I’m also skeptical of McCain’s sincerity, since in the middle of his plea for bipartisan cooperation he flagrantly lied about the other party. This quote is important: “Hold hearings, try to report a bill out of committee with contributions from both sides. Something that my dear friends on the other side of the aisle didn’t allow to happen nine years ago.” This is just false. The ACA was passed through normal order after almost a year of open debate. Dozens of hearing were held. President Obama practically begged the Republicans to go along. Republican amendments were added. The whole thing was based on a Heritage Foundation idea that was implemented by Mitt Romney. Single payer wasn’t even considered. There is no comparison between the way 2009 Democrats acted and the opaque, hyper-partisan strategy being pursued today. Obama and the Democratic caucus started from a position of compromise, while McConnell said "Either Republicans will agree and change the status quo or the markets will continue to collapse and we'll have to sit down with Senator Schumer." Obama asked his party members to compromise with the opposition, while McConnell uses cooperation as a threat. In hindsight, Obama might as well have governed as a far left radical who ignored the opposition; since he was accused of that anyway, all his attempts to compromise accomplished was annoying his base. Ironically, the GOP’s intransigence has made it much more likely that the next Democratic president will ignore their input.
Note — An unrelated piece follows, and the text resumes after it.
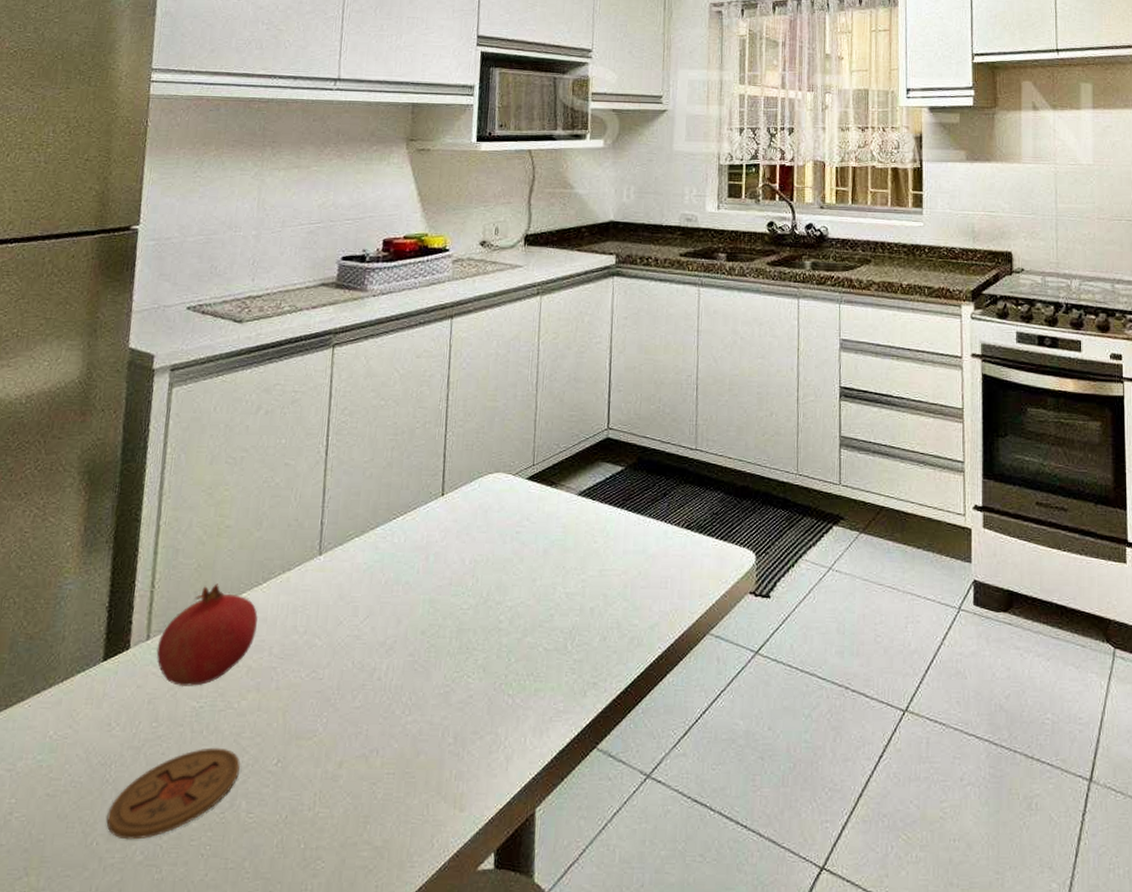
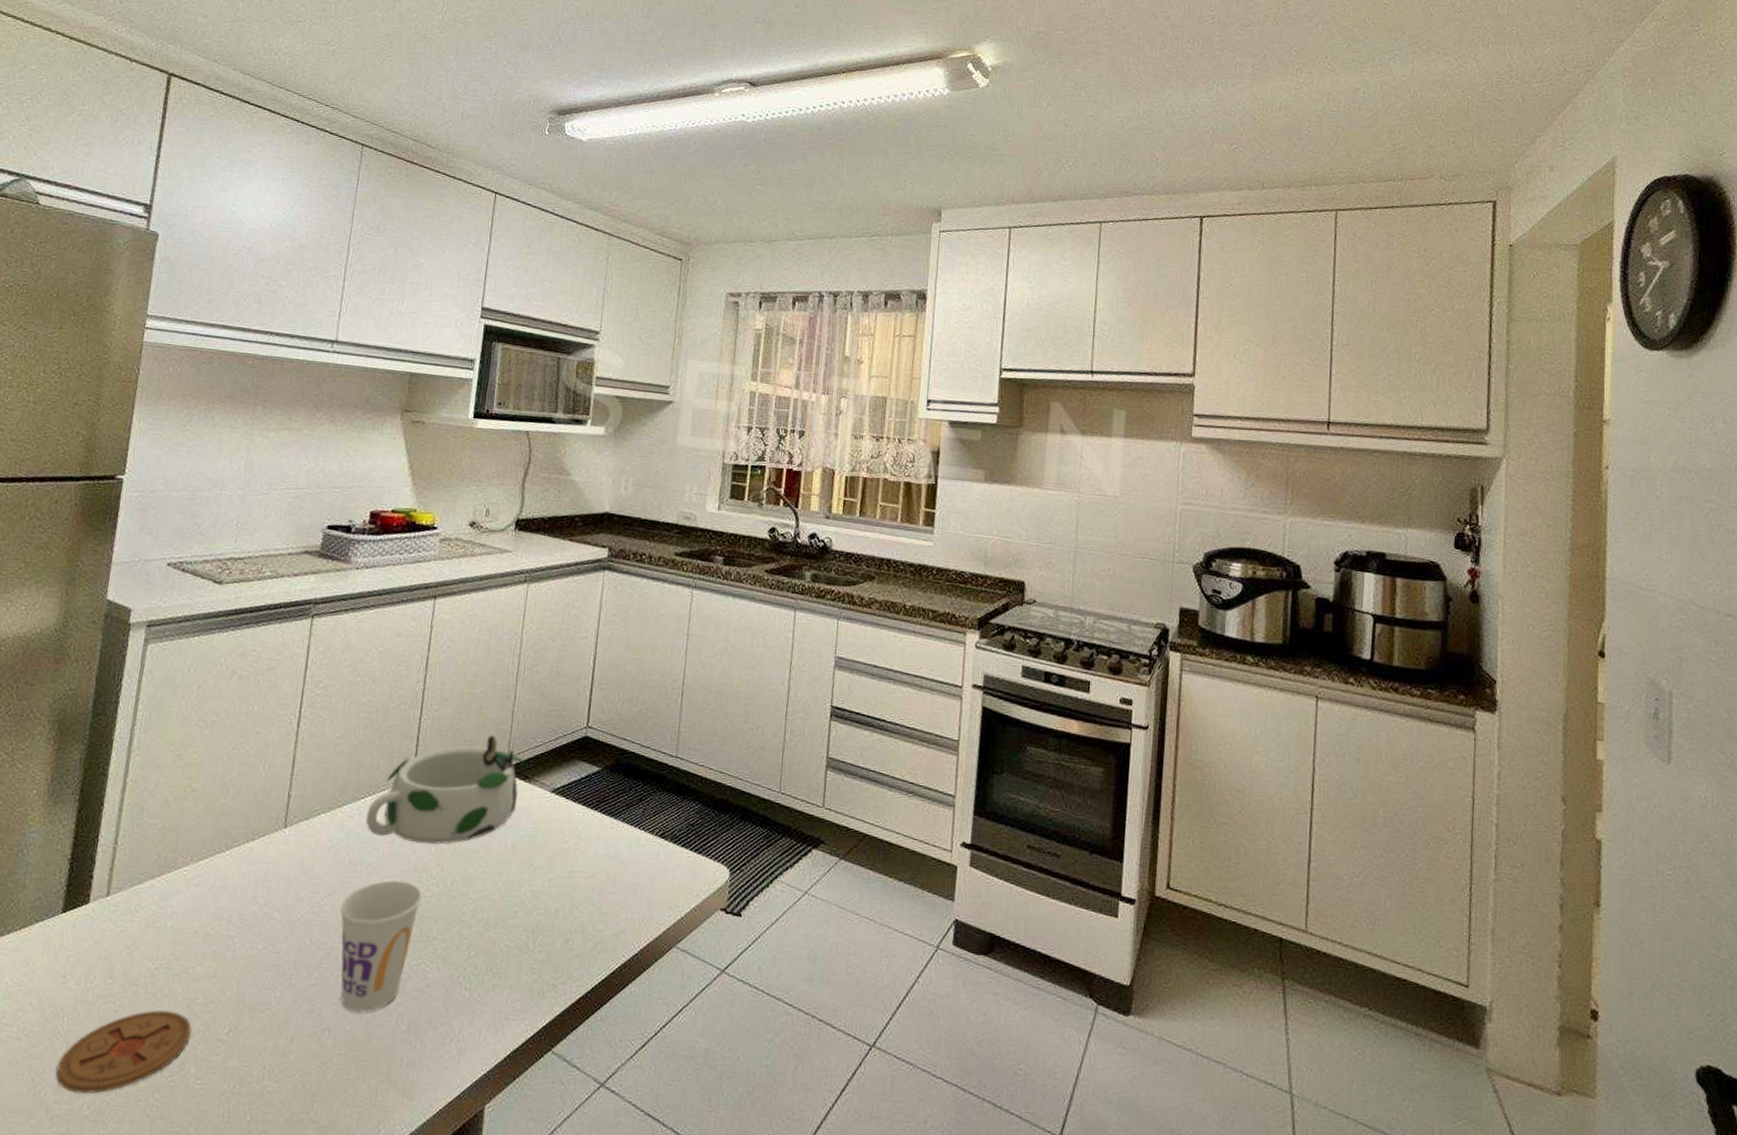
fruit: present [156,584,258,687] -> none [115,846,219,948]
cup: none [379,596,460,729] -> present [340,880,423,1013]
bowl: none [399,445,550,558] -> present [366,735,525,845]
The point of this too long essay is simply that I have trouble trusting any of the GOP to do the right thing. Collins and Murkowski get my applause, and I’m grateful to the half dozen others who voted against the actual bills, but I have trouble seeing how this ends anywhere good. Why do Republicans want this? Do they really prioritize tax cuts for the wealthy over the health of millions? I guess they do, since that’s what their actions say. That’s the bottom line of this whole spiel: actions speak louder than words. Any one of the forty-plus senators who voted to repeal the ACA this week is a monster. As for those who voted to proceed but then against the bills, someone please help me understand what they’re thinking, because I just don’t get it. As for my Republican friends who think this goes too far, you have a lot more chance to stop it than I do. McConnell is pursuing his partisan strategy because it worked electorally in 2010 and 2014, and Trump was the natural outgrowth of all of it. I beg you to let your Republican representatives know that, even if you agree with them ideologically, you want them to return to a posture of compromise and cooperation. The Democratic leadership has offered to work together on improving the ACA and other laws provided you don’t destroy all the gains we’ve made over the last eight years. You may not believe them, but there’s only one way to find out.
*Caesar Rodney wasn’t actually dying when he rode to Philadelphia to vote for independence, but I’ve seen 1776 over a hundred times, so that’s the version that sticks in my head.